The last few significant digits might have some error, but the preceding part matches equation \eqref{eq:x-phi} perfectly. As a supplementary note, equation \eqref{eq:x-phi} was proposed in the paper "Approximations to the Cumulative Normal Function and its Inverse for Use on a Pocket Calculator", which is a result from over 40 years ago.

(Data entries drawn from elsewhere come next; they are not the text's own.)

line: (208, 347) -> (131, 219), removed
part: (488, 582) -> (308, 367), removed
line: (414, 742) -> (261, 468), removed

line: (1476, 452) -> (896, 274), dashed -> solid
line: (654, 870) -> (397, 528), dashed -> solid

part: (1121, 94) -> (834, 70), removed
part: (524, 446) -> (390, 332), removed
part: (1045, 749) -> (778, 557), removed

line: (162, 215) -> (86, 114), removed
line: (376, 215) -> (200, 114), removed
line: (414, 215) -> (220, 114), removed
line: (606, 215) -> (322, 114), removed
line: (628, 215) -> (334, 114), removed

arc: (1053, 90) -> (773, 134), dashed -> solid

As for the first approximation, it comes from the paper "A logistic approximation to the cumulative normal distribution". It is the result of using $\sigma(\lambda x)$ to globally approximate $\Phi(x)$ directly, i.e.,

\begin{equation}\min_{\lambda}\max_{x}\left|\Phi(x) - \sigma(\lambda x)\right|\end{equation}

Solving this yields $\lambda=1.7017449256323682$, which means:

\begin{equation}\Phi(x)\approx \sigma(1.7017449256323682 x)\end{equation}

This is also very consistent with equation \eqref{eq:x-sigma}.

Article Summary

In this article, we solved a mathematical analysis problem together—introducing the GELU activation function and attempting to explore the origins of its two approximate elementary forms, successfully "watering" this blog post into existence.